Chris Harman

 

Workers’ blow to Moscow

(January 1997)


From Socialist Review, No.204, January 1997.
Copyright © Socialist Review.
Copied with thanks from the Socialist Review Archive at http://www.lpi.org.uk.
Marked up by Einde O’Callaghan for the Marxists’ Internet Archive.


The Hungarian Revolution of 1956
Ed: György Litvan
Longman £12.99

You still meet otherwise good socialists who are still worried by the Hungarian Revolution of 1956. They regard it as suspect, if not as outright counter- revolution. Yet anyone who sees film footage of the revolution – for instance, in the recent BBC programme Cry Hungary – is witness to scenes reminiscent of 1789, of 1848, of 1917 and of Barcelona in 1936.

This is the first history of the revolution to be produced in Hungary itself, using testimony of those involved in the rising and the official archives of those who put it down. It does not add much new to anyone who had read the accounts that came out in 1957-58 (on which the chapter in my own book Class Struggles in Eastern Europe was based) or Bill Lomax’s history that was produced in the late 1970s.

It does, however, confirm their essential accuracy – and not only on the course of the revolutionary events. More importantly, it endorses the essentially working class character of the revolution. The street fighters, it proves, were mainly young workers – ‘three quarters of the people sentenced to death for their participation in the rising were young workers around 20 years of age’ – while the various workers’ and popular councils were rooted in the large factories. By contrast. the peasantry played only a supportive role and the remnants of the old aristocracy none at all.

It also shows how little the American state department or the CIA were concerned about, let alone involved in, the rising. ‘The pact of Yalta’, it concludes, ‘was really written in 1956 when the Western powers indicated by their (in)action and their explicit diplomatic messages that Moscow’s tutelary position of the “people’s democracies” enjoyed international approval.’

The revolutionary forces did not want to establish Western style capitalism in Hungary, still less revert to a society run by the prewar large landowners.

‘The group that contributed the greatest number of those sentenced [to jail] consisted of the members of the workers’ councils and revolutionary committees. Most were workers or farmers ... From this group came the organisational talent that rose overnight to become the local leadership ... of the revolution. Equal to the demands of the extraordinary situation they were able to act within the direct democratic control obtaining in their sphere ... Most members of this group stood for socialist principles, their political views having been formed in the early postwar period in the workers’ parties.’

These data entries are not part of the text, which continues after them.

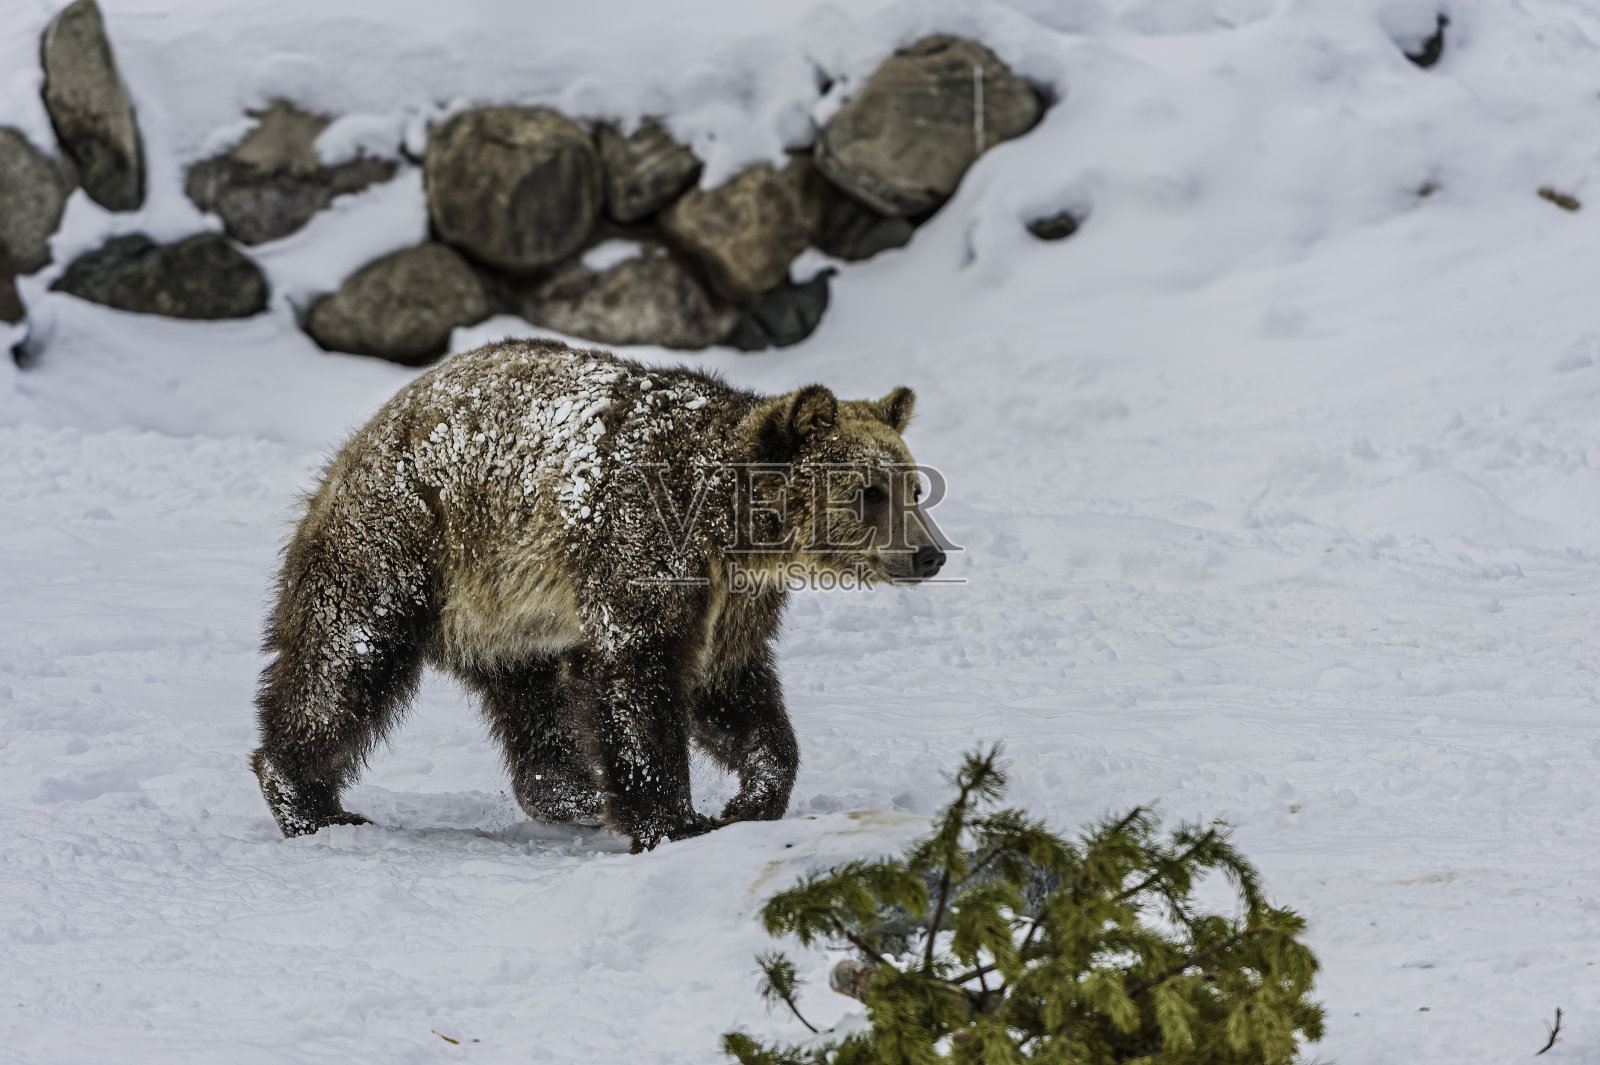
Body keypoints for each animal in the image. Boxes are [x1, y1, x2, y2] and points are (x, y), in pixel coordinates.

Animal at [250, 337, 946, 852]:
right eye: (868, 491)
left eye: (913, 486)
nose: (930, 553)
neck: (732, 528)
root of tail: (365, 434)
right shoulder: (648, 547)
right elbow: (638, 679)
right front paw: (675, 821)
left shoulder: (734, 604)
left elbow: (732, 694)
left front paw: (749, 799)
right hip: (407, 540)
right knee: (346, 658)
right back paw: (312, 804)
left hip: (509, 611)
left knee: (532, 701)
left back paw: (572, 790)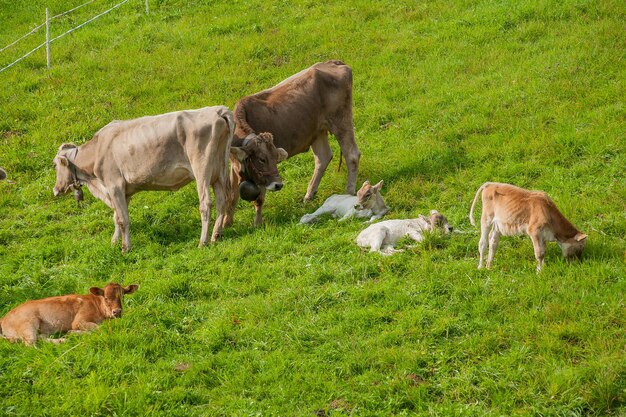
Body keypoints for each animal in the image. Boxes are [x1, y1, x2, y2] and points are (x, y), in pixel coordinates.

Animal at [0, 282, 138, 344]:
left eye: (122, 296)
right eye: (106, 298)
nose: (117, 311)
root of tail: (3, 318)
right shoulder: (79, 321)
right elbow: (99, 329)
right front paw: (74, 333)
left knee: (41, 338)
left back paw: (62, 340)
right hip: (28, 324)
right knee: (30, 344)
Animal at [53, 105, 278, 252]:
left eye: (55, 165)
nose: (55, 190)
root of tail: (217, 110)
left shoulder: (114, 185)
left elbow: (123, 219)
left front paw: (125, 248)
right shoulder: (123, 191)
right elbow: (117, 217)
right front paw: (114, 242)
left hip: (202, 170)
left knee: (206, 204)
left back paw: (203, 241)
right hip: (220, 171)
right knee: (223, 202)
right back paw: (217, 235)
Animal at [227, 59, 358, 224]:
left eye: (275, 158)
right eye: (262, 159)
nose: (278, 184)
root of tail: (333, 62)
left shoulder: (264, 176)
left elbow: (259, 200)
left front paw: (257, 224)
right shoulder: (235, 166)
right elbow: (231, 198)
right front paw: (225, 224)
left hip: (341, 120)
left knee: (352, 155)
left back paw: (349, 191)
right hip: (318, 131)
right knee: (323, 158)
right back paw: (309, 195)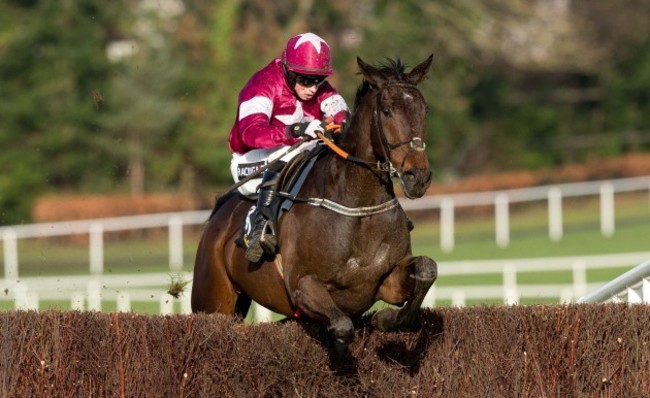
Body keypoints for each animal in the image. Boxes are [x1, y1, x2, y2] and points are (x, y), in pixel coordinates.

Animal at [191, 54, 436, 346]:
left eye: (424, 109)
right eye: (387, 110)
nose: (417, 176)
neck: (360, 207)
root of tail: (219, 215)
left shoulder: (388, 280)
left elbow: (427, 269)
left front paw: (385, 319)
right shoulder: (302, 286)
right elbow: (342, 326)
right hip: (213, 301)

The intellectuals who fought and suffered alongside the workers were likewise from the left, not the right. Among those found ‘guilty’ for allegedly preparing the rising were historic figures from the left like the Communist writer Tibor Dery and the former collaborator of Bertolt Brecht, Julius Hay. The book tells how ‘most people nursed a solution, the so called “third road”, that promised to bypass both of the existing counterposed systems in favour of the building of a just society’. And the editors have no motive for exaggerating here, since they themselves regard that aim as ‘utopian’ and ignoring the importance of ‘a more or less free market’.

Hungary 1956 is a central part of our tradition. Those who spurn it are handing over to the other side something which even their historians cannot honestly claim.